# Need verification from other Uber drivers....is this true?



## LEAFdriver (Dec 28, 2014)

uberlover said:


> Uber's critical response agent told me any rating 3 or below from either driver or rider permanently blocks pairing of each other.


Is this true? Does Uber not give you pax again that you have rated 3* or under? As of July of last year, this was not true.

If this is true, did Uber notify the drivers in any shape or form that they were changing this so that you were aware of it?


----------



## Trafficat (Dec 19, 2016)

I don't know. It would be nice if any rider who gave less than 5 stars would not be connected to the same driver again.


----------



## Beur (Apr 14, 2015)

In my experience of the past week, it's not true in my market. Gave someone a 1 star and received a request from them 2 hours later.


----------



## Trafficat (Dec 19, 2016)

Beur said:


> In my experience of the past week, it's not true in my market. Gave someone a 1 star and received a request from them 2 hours later.


Did you pick them up again?


----------



## Beur (Apr 14, 2015)

Trafficat said:


> Did you pick them up again?


Nope as soon as I saw the name I cancelled.


----------



## Ecity (Oct 23, 2015)

About a year ago I once had an incident with a crazy rider, ended up dropping her off at the nearest precinct while she's on the phone with 911 screaming that she's being kidnapped by the Uber driver lol. Contacted Uber to report the incident then asked to never be matched with that rider again. Their response was they don't have any mechanism in place for that at the moment.

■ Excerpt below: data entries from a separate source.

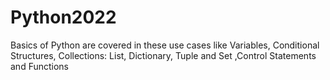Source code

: # Python2022
Basics of Python are covered in these use cases like Variables, Conditional Structures, Collections: List, Dictionary, Tuple and Set ,Control Statements and Functions

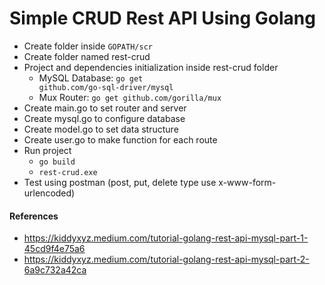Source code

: # Simple CRUD Rest API Using Golang
- Create folder inside <code>GOPATH/scr</code>
- Create folder named rest-crud
- Project and dependencies initialization inside rest-crud folder
  - MySQL Database: <code>go get github.com/go-sql-driver/mysql</code>
  - Mux Router: <code>go get github.com/gorilla/mux</code>
- Create main.go to set router and server
- Create mysql.go to configure database
- Create model.go to set data structure
- Create user.go to make function for each route
- Run project
  - <code>go build</code>
  - <code>rest-crud.exe</code>
- Test using postman (post, put, delete type use x-www-form-urlencoded)
#### References 
 - <url>https://kiddyxyz.medium.com/tutorial-golang-rest-api-mysql-part-1-45cd9f4e75a6</url>
 - <url>https://kiddyxyz.medium.com/tutorial-golang-rest-api-mysql-part-2-6a9c732a42ca</url> 

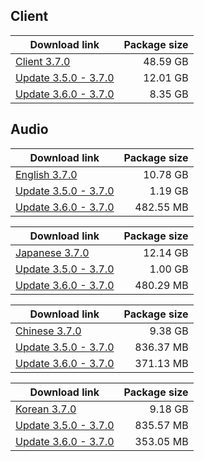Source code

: ## Client

| Download link | Package size |
| ------------- | ------------:|
| [Client 3.7.0](https://autopatchhk.yuanshen.com/client_app/download/pc_zip/20230513200104_2odHBzbUAP5IOIvE/GenshinImpact_3.7.0.zip) | 48.59 GB |
| [Update 3.5.0 - 3.7.0](https://autopatchhk.yuanshen.com/client_app/update/hk4e_global/10/game_3.5.0_3.7.0_hdiff_fy67SAIbUXdo1kMp.zip) | 12.01 GB |
| [Update 3.6.0 - 3.7.0](https://autopatchhk.yuanshen.com/client_app/update/hk4e_global/10/game_3.6.0_3.7.0_hdiff_SIQuq5CfVPEXnBNy.zip) | 8.35 GB |


## Audio

| Download link | Package size |
| ------------- | ------------:|
| [English 3.7.0](https://autopatchhk.yuanshen.com/client_app/download/pc_zip/20230513200104_2odHBzbUAP5IOIvE/Audio_English(US)_3.7.0.zip) | 10.78 GB |
| [Update 3.5.0 - 3.7.0](https://autopatchhk.yuanshen.com/client_app/update/hk4e_global/10/en-us_3.5.0_3.7.0_hdiff_dLDNvaoEmZBXePk5.zip) | 1.19 GB |
| [Update 3.6.0 - 3.7.0](https://autopatchhk.yuanshen.com/client_app/update/hk4e_global/10/en-us_3.6.0_3.7.0_hdiff_K8ei6yaM5B1Edj9g.zip) | 482.55 MB |

| Download link | Package size |
| ------------- | ------------:|
| [Japanese 3.7.0](https://autopatchhk.yuanshen.com/client_app/download/pc_zip/20230513200104_2odHBzbUAP5IOIvE/Audio_Japanese_3.7.0.zip) | 12.14 GB |
| [Update 3.5.0 - 3.7.0](https://autopatchhk.yuanshen.com/client_app/update/hk4e_global/10/ja-jp_3.5.0_3.7.0_hdiff_fqPtTy5jHG8412og.zip) | 1.00 GB |
| [Update 3.6.0 - 3.7.0](https://autopatchhk.yuanshen.com/client_app/update/hk4e_global/10/ja-jp_3.6.0_3.7.0_hdiff_x3n1GpVAtsylQwv7.zip) | 480.29 MB |

| Download link | Package size |
| ------------- | ------------:|
| [Chinese 3.7.0](https://autopatchhk.yuanshen.com/client_app/download/pc_zip/20230513200104_2odHBzbUAP5IOIvE/Audio_Chinese_3.7.0.zip) | 9.38 GB |
| [Update 3.5.0 - 3.7.0](https://autopatchhk.yuanshen.com/client_app/update/hk4e_global/10/zh-cn_3.5.0_3.7.0_hdiff_IfGdXle2ZrkW96Fv.zip) | 836.37 MB |
| [Update 3.6.0 - 3.7.0](https://autopatchhk.yuanshen.com/client_app/update/hk4e_global/10/zh-cn_3.6.0_3.7.0_hdiff_a8YmD1HvK69sp7cS.zip) | 371.13 MB |

| Download link | Package size |
| ------------- | ------------:|
| [Korean 3.7.0](https://autopatchhk.yuanshen.com/client_app/download/pc_zip/20230513200104_2odHBzbUAP5IOIvE/Audio_Korean_3.7.0.zip) | 9.18 GB |
| [Update 3.5.0 - 3.7.0](https://autopatchhk.yuanshen.com/client_app/update/hk4e_global/10/ko-kr_3.5.0_3.7.0_hdiff_5ZaDdoGt2q7yCJwP.zip) | 835.57 MB |
| [Update 3.6.0 - 3.7.0](https://autopatchhk.yuanshen.com/client_app/update/hk4e_global/10/ko-kr_3.6.0_3.7.0_hdiff_cT17sLmPlZfKkQuJ.zip) | 353.05 MB |

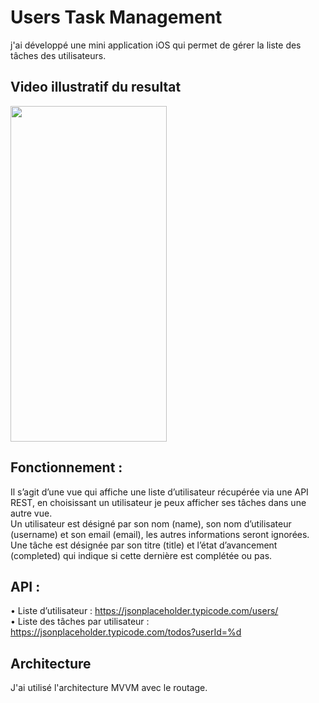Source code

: # Users Task Management
 j'ai développé une mini application iOS qui permet de gérer la liste des tâches des utilisateurs.
 
 ## Video illustratif du resultat

<img src="https://github.com/ouazizmed/ToDoListUsers/blob/main/UserTaskManagement.gif" width="250" height="537"/>



 ## Fonctionnement :
Il s’agit d’une vue qui affiche une liste d’utilisateur récupérée via une API REST, en choisissant un
utilisateur je peux afficher ses tâches dans une autre vue.  
Un utilisateur est désigné par son nom (name), son nom d’utilisateur (username) et son email
(email), les autres informations seront ignorées.  
Une tâche est désignée par son titre (title) et l’état d’avancement (completed) qui indique si cette
dernière est complétée ou pas.

## API :
• Liste d’utilisateur : https://jsonplaceholder.typicode.com/users/   
• Liste des tâches par utilisateur : https://jsonplaceholder.typicode.com/todos?userId=%d

## Architecture
J'ai utilisé l'architecture MVVM avec le routage.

The best option is to cancel when I see her or her name.


----------



## Shangsta (Aug 15, 2016)

Ecity said:


> About a year ago I once had an incident with a crazy rider, ended up dropping her off at the nearest precinct while she's on the phone with 911 screaming that she's being kidnapped by the Uber driver lol. Contacted Uber to report the incident then asked to never be matched with that rider again. Their response was they don't have any mechanism in place for that at the moment. The best option is to cancel when I see her or her name.


I am pretty sure thats changed. When ever I report a rider the email ends with "You will never be paired with this passenger again"


----------